In Zep Inc. v. First Aid Corp., Plaintiff Zep employed the individual Defendants as sales representatives for its industrial cleaning products business pursuant to an employment agreement that contained non-disclosure, non-solicitation, and non-compete provisions. During their employment, Defendants had access to Plaintiff’s customer lists, supplier lists, pricing information, and other proprietary information. Eventually, a competitor, Defendant First Aid, hired the other named Defendants away from Plaintiff and subsequently solicited Plaintiffs clients and other employees.

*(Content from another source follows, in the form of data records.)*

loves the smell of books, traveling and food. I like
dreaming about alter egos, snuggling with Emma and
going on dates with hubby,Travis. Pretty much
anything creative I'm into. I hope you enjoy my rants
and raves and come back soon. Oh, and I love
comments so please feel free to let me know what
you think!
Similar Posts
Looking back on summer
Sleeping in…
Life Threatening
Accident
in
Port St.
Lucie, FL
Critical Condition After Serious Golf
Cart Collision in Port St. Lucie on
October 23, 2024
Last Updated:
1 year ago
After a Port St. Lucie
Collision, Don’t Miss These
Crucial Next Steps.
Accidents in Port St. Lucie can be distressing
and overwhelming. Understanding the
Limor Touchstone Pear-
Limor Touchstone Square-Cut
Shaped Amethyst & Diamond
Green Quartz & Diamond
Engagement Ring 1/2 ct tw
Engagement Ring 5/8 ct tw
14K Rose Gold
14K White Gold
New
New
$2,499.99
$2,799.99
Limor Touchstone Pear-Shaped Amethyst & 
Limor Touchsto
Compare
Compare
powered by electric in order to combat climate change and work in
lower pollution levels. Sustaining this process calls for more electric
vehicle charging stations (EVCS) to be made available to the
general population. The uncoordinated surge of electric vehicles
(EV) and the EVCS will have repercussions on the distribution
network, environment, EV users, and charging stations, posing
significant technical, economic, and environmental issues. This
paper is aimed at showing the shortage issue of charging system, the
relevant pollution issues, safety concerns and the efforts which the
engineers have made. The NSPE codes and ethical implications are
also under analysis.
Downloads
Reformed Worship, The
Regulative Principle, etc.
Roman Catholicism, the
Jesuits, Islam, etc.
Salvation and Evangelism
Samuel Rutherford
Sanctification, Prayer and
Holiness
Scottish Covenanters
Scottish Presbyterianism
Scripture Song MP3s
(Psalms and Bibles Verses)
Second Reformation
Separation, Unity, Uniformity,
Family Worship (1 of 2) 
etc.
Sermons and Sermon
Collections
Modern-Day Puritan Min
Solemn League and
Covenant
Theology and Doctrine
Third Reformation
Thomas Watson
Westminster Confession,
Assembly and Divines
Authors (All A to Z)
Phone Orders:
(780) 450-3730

As a result, Plaintiff filed suit for breach of contract, trade secret misappropriation under the Illinois Trade Secrets Act (ITSA), and tortious interference with contract. Plaintiff contends that First Aid induced the other Defendants to breach the employment agreements they signed with Plaintiff and that the other Defendants used and disclosed Plaintiffs trade secrets. In response, Defendants filed motions to dismiss the claims, which were granted as to three of the individual defendants due to a lack of personal jurisdiction. The Court found that because three of the individual Defendants were residents of Michigan and Ohio, Plaintiff is located in Georgia, and the employment agreements were signed outside of Illinois, they did not have the requisite minimum contacts to give an Illinois court jurisdiction over the matter. Furthermore, Plaintiff had not alleged that any of Defendants’ actions were aimed at Illinois, and neither had their actions caused harm to Plaintiff in Illinois, so specific personal jurisdiction was also improper. The Court denied the remaining motions to dismiss – finding that the non-compete provisions were enforceable because the geographic limitations were reasonable and the non-solicitation clause was limited in scope to Plaintiff’s competitors for a span of one year. Plaintiff’s allegations were also found to be sufficient to support a claim under the ITSA because it had identified a list of confidential information and trade secrets in its pleadings.